▶ _Brief 1_
Name every annotation placed directly before the benchmark code in the bug report below, in the order they appear.
▶ _Brief 2_
Summarize the bug report below in two sentences.

Bug ID: JDK-8257850 ByteBuffer VarHandle views are slower than direct BB access

Type: Bug
Component: core-libs
Affected Version: 15,16

Priority: P4
Status: Open
Resolution: Unresolved

Submitted: 2020-12-07
Updated: 2020-12-10

Other
tbdUnresolved

This benchmark:

import org.openjdk.jmh.annotations.Benchmark;
import org.openjdk.jmh.annotations.BenchmarkMode;
import org.openjdk.jmh.annotations.Fork;
import org.openjdk.jmh.annotations.Measurement;
import org.openjdk.jmh.annotations.Mode;
import org.openjdk.jmh.annotations.OutputTimeUnit;
import org.openjdk.jmh.annotations.Setup;
import org.openjdk.jmh.annotations.State;
import org.openjdk.jmh.annotations.TearDown;
import org.openjdk.jmh.annotations.Warmup;
import sun.misc.Unsafe;

import java.lang.invoke.MethodHandles;
import java.lang.invoke.VarHandle;
import java.nio.ByteBuffer;
import java.nio.ByteOrder;
import java.util.concurrent.TimeUnit;

import static jdk.incubator.foreign.MemoryLayouts.JAVA_INT;

@BenchmarkMode(Mode.AverageTime)
@Warmup(iterations = 5, time = 500, timeUnit = TimeUnit.MILLISECONDS)
@Measurement(iterations = 10, time = 500, timeUnit = TimeUnit.MILLISECONDS)
@State(org.openjdk.jmh.annotations.Scope.Thread)
@OutputTimeUnit(TimeUnit.MILLISECONDS)
@Fork(value = 3, jvmArgsAppend = { "--add-modules=jdk.incubator.foreign" })

▶ _Given information_

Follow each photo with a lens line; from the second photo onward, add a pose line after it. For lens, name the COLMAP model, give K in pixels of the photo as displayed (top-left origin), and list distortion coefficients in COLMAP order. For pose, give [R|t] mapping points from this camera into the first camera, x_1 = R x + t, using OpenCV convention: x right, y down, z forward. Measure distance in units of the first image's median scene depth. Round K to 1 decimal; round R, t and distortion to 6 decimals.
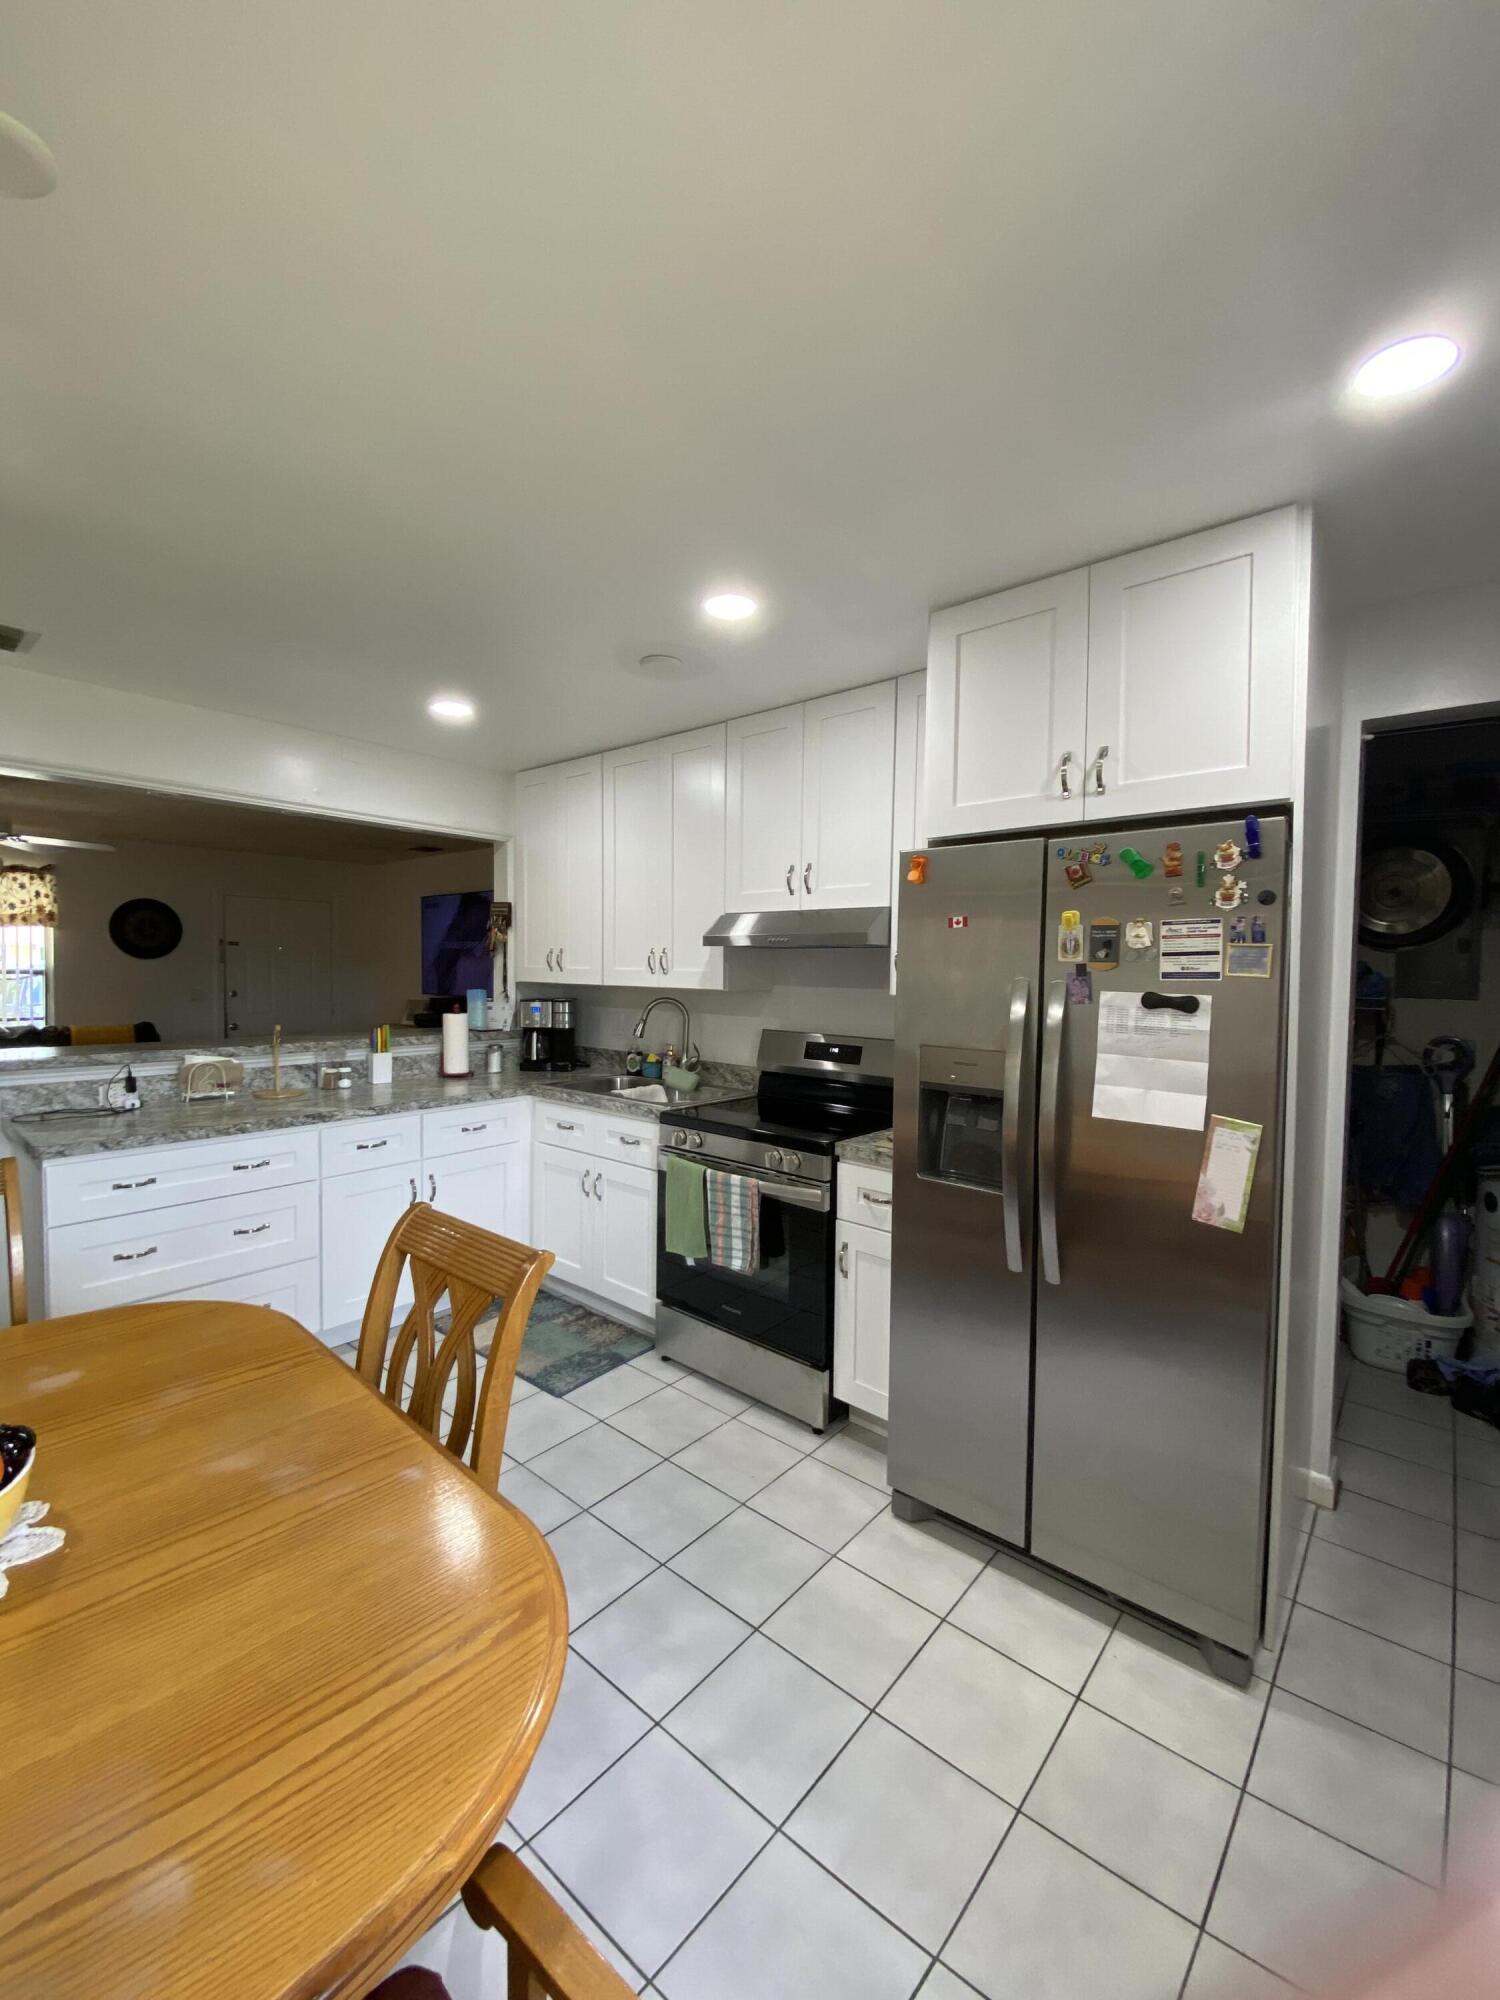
lens RADIAL K [[800.9, 0, 750.0], [0, 800.9, 1000.0], [0, 0, 1]] dist [0.001647, 0.000107]
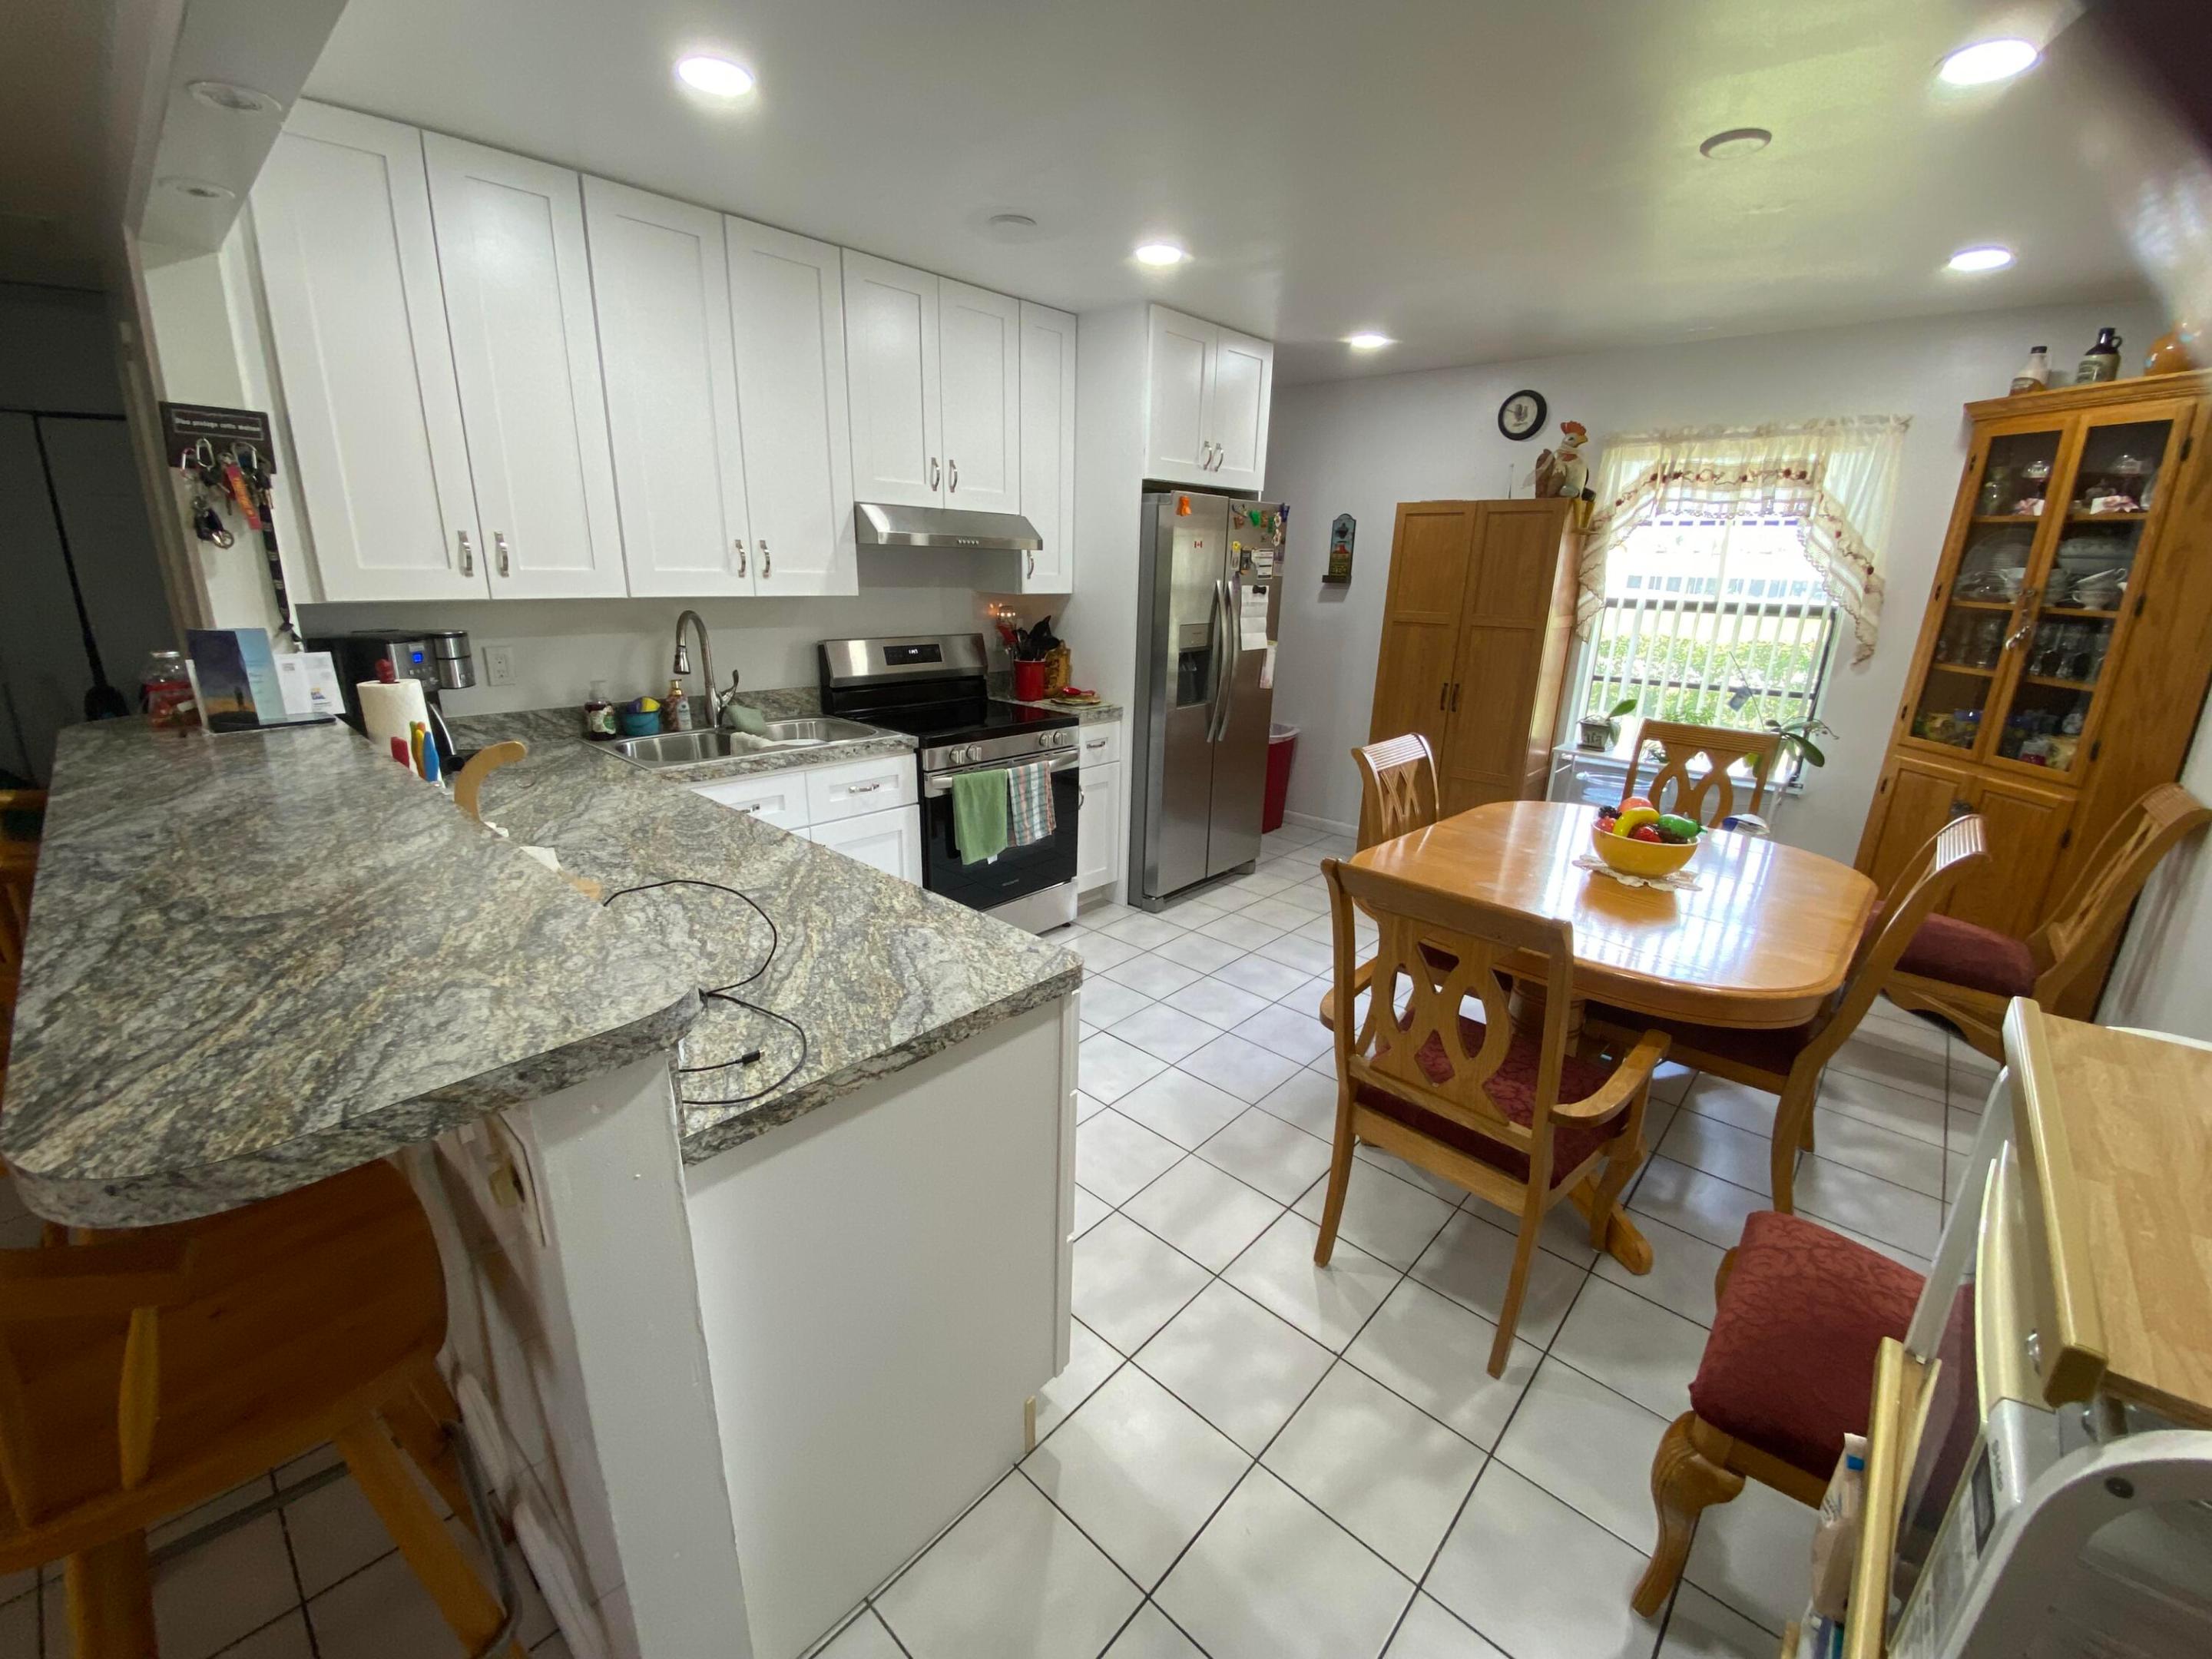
lens RADIAL K [[885.8, 0, 1106.0], [0, 885.8, 829.5], [0, 0, 1]] dist [0.001647, 0.000107]
pose [[0.019451, -0.314929, 0.948916, -1.565868], [0.007013, 0.949115, 0.314851, -0.110763], [-0.999786, 0.000531, 0.020670, 1.100037]]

▶ _Expected output 1_
@BenchmarkMode, @Warmup, @Measurement, @State, @OutputTimeUnit, @Fork

▶ _Expected output 2_
Bug JDK-8257850, filed under the core-libs component for versions 15 and 16, reports that ByteBuffer VarHandle views are slower than direct ByteBuffer access. The P4 bug is open and unresolved, was submitted on 2020-12-07 and updated on 2020-12-10, and includes a JMH benchmark that measures average time in milliseconds across three forks.